■ **BADANY TEKST**
Naukowcy od lat szukali materiałów, które będą pochłaniać parę wodną i z których będzie można ją odzyskać. Bardzo skuteczne okazały się kompleksy metaloorganiczne (tak zwane MOF-y, od metal-organic framework), połączenia organicznych molekuł z atomami metali. Związek pochłaniający parę wodną opisywali naukowcy w „Science” już 2014 roku.

Niestety wymagał dość drogiego metalu, cyrkonu. Pięć lat później ci sami badacze (pod kierunkiem Omara Yaghiego, chemika z University of California w Berkeley) odkryli, że tak samo działa MOF zawierający atomy taniego glinu.

W maju 2022 roku okazało się też, że znacznie lepiej pochłania wodę inny materiał powstały z hydroksypropylcelulozy i gumy konjakowej z dodatkiem chlorku litu. Wszystkie te składniki są łatwo dostępne i tanie (wykorzystywane są na przykład w przemyśle spożywczym). Koszt produkcji kilograma takiego materiału nie przekracza dwóch dolarów. Może pochłonąć z powietrza na dobę nawet 13 litrów wody, którą można łatwo odzyskać.

Tona takiej mieszaniny pozwoliłaby produkować z powietrza 13 tysięcy litrów wody na dobę. Aż dziw bierze, że ten sposób nie przyjął się jeszcze w Andaluzji, Algierii i Arizonie. Pola uprawne mogłyby się podlewać same.

■ **CEL ZADANIA**
Proszę wymienić wszystkie składniki materiału, o którym tekst o pochłanianiu pary wodnej informuje, że okazał się skuteczniejszy w maju 2022 roku. Poniższe wiersze nie mają żadnego związku z tekstem o pochłanianiu pary wodnej.

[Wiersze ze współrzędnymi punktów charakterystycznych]
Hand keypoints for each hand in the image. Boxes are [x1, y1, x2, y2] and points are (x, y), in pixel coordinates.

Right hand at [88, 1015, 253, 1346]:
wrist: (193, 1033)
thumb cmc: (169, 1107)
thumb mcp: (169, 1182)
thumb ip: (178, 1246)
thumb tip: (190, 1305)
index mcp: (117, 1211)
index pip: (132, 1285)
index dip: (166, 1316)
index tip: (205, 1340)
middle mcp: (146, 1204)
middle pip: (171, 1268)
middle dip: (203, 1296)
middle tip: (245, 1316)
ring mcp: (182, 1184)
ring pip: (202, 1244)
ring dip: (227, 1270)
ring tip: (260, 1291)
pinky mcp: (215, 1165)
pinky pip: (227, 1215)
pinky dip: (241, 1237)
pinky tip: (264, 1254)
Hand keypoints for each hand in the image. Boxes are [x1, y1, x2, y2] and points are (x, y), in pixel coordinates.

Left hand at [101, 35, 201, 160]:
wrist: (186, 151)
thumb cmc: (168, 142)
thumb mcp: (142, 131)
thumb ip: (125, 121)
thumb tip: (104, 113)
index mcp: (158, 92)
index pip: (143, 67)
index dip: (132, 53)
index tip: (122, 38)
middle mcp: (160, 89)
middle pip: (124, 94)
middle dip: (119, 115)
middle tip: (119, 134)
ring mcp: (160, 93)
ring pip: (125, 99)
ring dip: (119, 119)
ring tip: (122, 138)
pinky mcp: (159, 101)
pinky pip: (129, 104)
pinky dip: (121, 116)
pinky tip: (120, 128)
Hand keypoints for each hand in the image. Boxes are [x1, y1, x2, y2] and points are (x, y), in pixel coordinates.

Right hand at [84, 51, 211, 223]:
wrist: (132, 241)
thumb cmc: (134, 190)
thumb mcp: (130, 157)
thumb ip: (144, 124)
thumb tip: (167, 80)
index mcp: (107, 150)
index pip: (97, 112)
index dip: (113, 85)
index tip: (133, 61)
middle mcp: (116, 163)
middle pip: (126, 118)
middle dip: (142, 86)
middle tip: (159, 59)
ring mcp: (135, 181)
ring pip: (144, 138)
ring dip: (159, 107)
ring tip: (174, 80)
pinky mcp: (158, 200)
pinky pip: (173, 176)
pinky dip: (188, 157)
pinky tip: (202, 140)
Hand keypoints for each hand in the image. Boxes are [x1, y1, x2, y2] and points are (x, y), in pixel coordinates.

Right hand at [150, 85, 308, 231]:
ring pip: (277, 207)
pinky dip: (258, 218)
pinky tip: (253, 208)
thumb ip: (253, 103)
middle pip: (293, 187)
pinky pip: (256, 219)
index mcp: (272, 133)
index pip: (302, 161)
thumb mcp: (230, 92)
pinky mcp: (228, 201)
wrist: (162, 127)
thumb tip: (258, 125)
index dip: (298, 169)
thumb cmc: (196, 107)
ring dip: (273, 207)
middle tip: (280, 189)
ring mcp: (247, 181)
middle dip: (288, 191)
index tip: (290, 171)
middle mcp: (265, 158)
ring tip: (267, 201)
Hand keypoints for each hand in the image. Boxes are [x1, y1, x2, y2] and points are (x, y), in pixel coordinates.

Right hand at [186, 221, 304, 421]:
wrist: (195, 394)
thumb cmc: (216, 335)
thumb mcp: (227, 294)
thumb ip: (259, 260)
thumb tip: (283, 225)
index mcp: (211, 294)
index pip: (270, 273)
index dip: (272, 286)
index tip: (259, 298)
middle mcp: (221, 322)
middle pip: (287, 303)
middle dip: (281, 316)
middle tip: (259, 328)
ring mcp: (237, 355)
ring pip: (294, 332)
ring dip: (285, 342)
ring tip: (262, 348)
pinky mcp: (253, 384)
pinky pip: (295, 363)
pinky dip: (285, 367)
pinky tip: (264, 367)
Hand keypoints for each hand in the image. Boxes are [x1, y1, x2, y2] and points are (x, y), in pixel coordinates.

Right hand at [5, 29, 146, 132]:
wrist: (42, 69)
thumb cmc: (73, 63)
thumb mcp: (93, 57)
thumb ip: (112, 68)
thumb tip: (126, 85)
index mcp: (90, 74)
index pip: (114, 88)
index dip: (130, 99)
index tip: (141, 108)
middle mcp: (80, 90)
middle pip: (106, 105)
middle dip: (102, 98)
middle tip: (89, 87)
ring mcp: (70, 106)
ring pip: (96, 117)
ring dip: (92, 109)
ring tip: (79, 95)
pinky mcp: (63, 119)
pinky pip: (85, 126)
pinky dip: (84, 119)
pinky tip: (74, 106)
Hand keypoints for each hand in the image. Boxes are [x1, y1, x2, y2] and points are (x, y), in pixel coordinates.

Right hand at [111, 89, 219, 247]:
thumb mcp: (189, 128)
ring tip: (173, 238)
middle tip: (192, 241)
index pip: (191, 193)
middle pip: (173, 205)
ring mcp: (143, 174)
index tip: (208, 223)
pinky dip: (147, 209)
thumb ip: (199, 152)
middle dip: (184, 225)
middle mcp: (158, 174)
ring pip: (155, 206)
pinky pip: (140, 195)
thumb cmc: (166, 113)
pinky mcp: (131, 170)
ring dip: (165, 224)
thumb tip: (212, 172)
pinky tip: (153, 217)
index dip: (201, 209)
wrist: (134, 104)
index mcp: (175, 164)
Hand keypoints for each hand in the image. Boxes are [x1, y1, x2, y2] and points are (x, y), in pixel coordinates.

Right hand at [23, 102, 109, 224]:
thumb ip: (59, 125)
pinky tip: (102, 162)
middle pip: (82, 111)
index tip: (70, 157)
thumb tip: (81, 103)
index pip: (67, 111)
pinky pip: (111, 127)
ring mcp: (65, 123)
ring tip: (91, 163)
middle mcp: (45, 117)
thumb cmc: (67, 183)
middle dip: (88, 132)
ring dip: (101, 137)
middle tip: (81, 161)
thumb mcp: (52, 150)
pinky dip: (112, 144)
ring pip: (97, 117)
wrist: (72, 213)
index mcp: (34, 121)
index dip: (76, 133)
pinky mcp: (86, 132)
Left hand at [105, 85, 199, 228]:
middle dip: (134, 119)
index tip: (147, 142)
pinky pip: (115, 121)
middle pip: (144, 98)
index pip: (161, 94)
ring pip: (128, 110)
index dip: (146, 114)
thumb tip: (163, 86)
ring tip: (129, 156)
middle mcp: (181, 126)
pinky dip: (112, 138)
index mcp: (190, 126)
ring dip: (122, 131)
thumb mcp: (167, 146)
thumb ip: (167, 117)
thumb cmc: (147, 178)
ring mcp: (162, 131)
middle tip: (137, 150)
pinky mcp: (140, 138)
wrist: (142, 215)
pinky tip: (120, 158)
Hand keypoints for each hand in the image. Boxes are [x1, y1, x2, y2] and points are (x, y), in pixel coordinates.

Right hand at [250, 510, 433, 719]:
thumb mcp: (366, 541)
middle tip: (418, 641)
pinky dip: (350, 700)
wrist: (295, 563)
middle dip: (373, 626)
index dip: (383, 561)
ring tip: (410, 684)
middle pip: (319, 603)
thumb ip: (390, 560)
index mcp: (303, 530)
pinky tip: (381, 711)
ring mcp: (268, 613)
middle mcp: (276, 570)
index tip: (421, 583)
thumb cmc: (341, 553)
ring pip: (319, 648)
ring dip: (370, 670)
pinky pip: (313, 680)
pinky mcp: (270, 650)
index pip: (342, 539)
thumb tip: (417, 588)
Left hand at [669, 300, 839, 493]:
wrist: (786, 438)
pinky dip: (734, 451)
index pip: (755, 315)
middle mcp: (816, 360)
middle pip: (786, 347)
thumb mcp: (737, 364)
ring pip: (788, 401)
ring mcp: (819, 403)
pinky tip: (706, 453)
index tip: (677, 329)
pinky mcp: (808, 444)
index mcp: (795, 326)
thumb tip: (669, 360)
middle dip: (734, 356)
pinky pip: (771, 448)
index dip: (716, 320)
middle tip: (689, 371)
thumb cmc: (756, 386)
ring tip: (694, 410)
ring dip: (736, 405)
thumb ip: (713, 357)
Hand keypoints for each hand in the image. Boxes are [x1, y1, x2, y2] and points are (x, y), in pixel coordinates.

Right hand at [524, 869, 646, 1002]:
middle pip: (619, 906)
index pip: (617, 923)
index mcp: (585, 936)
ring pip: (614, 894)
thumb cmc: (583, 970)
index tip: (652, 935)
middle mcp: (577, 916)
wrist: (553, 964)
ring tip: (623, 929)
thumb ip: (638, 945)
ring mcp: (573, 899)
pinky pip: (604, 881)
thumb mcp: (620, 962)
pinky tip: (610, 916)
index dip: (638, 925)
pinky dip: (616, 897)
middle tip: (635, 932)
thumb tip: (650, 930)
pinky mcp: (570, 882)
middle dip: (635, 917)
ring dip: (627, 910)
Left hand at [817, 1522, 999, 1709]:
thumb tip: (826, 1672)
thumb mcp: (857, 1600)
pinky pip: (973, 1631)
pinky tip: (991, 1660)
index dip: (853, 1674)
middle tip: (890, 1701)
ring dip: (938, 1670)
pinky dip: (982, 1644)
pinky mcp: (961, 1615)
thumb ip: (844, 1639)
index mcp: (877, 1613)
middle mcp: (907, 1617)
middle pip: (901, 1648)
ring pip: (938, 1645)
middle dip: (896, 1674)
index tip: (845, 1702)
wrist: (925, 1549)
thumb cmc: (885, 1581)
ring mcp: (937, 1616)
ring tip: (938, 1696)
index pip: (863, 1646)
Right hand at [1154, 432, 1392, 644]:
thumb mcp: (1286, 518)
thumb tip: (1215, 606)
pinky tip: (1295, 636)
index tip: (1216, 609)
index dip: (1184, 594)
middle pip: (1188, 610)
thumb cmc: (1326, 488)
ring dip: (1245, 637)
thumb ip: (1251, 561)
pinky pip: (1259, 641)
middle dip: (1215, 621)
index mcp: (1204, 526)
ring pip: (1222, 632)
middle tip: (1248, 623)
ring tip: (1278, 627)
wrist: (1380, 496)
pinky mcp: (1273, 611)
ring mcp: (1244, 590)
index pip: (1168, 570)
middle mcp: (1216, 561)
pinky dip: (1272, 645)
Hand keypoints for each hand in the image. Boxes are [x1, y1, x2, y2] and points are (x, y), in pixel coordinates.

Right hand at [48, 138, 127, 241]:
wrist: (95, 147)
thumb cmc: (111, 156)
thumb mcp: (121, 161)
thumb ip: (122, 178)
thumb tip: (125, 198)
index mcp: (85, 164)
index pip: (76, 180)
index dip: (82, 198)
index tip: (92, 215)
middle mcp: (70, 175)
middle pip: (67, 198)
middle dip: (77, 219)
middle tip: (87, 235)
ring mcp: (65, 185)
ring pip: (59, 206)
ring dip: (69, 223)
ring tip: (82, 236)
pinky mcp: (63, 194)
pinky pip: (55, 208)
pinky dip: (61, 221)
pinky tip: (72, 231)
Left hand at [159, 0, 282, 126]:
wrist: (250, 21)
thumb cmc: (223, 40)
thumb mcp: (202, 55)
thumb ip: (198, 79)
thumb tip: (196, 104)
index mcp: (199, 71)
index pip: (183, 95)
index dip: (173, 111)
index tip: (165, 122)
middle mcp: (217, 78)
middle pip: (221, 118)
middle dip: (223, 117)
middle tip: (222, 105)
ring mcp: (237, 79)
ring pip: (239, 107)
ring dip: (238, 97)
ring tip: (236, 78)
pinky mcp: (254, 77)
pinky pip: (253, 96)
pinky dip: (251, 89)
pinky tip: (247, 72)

■ **ODPOWIEDŹ PISEMNA**
hydroksypropyloceluloza, guma konjakowa, chlorek litu